A primeira pessoa famosa de que eu me lembro conhecer foi Niki Lauda. Provavelmente por influência do meu pai, que era fã do austríaco, provavelmente também porque ele fez um campeonato magnífico em 1984, ano em que eu me tornei um telespectador regular da categoria, aos 5 anos. É engraçado como funciona a cabeça da criança: eu conhecia o Niki Lauda, mas não sabia quem era fora do capacete e do vermelho e branco da McLaren. Achava que qualquer piloto era o Niki Lauda. Senna concedendo entrevista numa cama de hospital após um heróico sexto lugar no GP da África do Sul de 1984, e eu tentando entender como o Niki Lauda falava português tão bem. Lembro do Galvão Bueno saudando Niki Lauda na sua última corrida, no ano seguinte, e minha memória construiu um Lauda abandonando a corrida, acenando para o público e entrando num helicóptero para deixar aquele mundo e voltar para casa. Não sei o quanto disso é verídico ou inventado ou reconstituído de cenas soltas e independentes, mas posso ver a imagem na minha cabeça enquanto escrevo.
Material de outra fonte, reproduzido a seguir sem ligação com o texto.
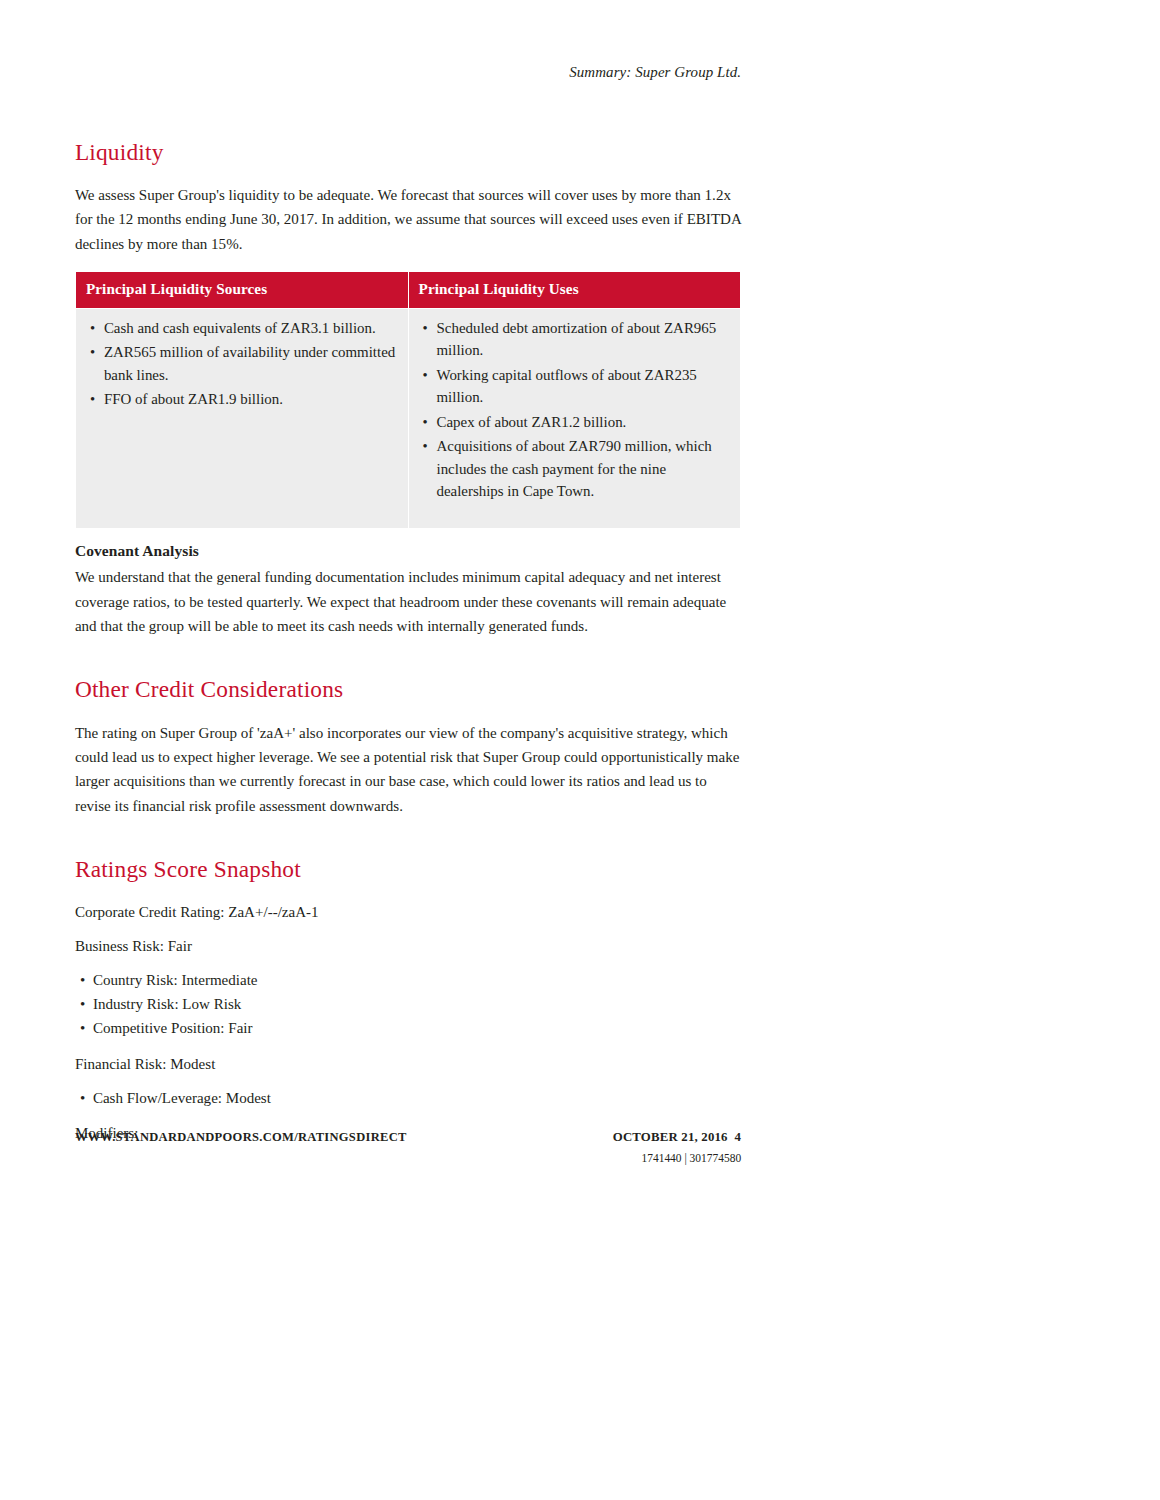Summary: Super Group Ltd.
Liquidity
We assess Super Group's liquidity to be adequate. We forecast that sources will cover uses by more than 1.2x for the 12 months ending June 30, 2017. In addition, we assume that sources will exceed uses even if EBITDA declines by more than 15%.
| Principal Liquidity Sources | Principal Liquidity Uses |
| --- | --- |
| Cash and cash equivalents of ZAR3.1 billion. ZAR565 million of availability under committed bank lines. FFO of about ZAR1.9 billion. | Scheduled debt amortization of about ZAR965 million. Working capital outflows of about ZAR235 million. Capex of about ZAR1.2 billion. Acquisitions of about ZAR790 million, which includes the cash payment for the nine dealerships in Cape Town. |
Covenant Analysis
We understand that the general funding documentation includes minimum capital adequacy and net interest coverage ratios, to be tested quarterly. We expect that headroom under these covenants will remain adequate and that the group will be able to meet its cash needs with internally generated funds.
Other Credit Considerations
The rating on Super Group of 'zaA+' also incorporates our view of the company's acquisitive strategy, which could lead us to expect higher leverage. We see a potential risk that Super Group could opportunistically make larger acquisitions than we currently forecast in our base case, which could lower its ratios and lead us to revise its financial risk profile assessment downwards.
Ratings Score Snapshot
Corporate Credit Rating: ZaA+/--/zaA-1
Business Risk: Fair
Country Risk: Intermediate
Industry Risk: Low Risk
Competitive Position: Fair
Financial Risk: Modest
Cash Flow/Leverage: Modest
Modifiers:
WWW.STANDARDANDPOORS.COM/RATINGSDIRECT OCTOBER 21, 2016 4
1741440 | 301774580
Niki Lauda teve uma história formidável na Fórmula 1, que eu fui aprendendo com o tempo. Uma ascenção rápida, um título mundial, um acidente quase fatal, seu retorno um mês e meio depois, mais um título mundial, o embate com Bernie Ecclestone (que, na sua biografia, alega ter sido a única vez em que ele se deu mal numa negociação com pilotos, quando Lauda foi para a Brabham e depois saiu porque estava de saco cheio de correr com um carro ruim), sua aposentadoria, sua empresa de transporte aéreo, seu retorno visto com ceticismo e seu último título mundial. Em parte aprendido em literatura, em parte pelo que meu pai relembrava dos anos 70.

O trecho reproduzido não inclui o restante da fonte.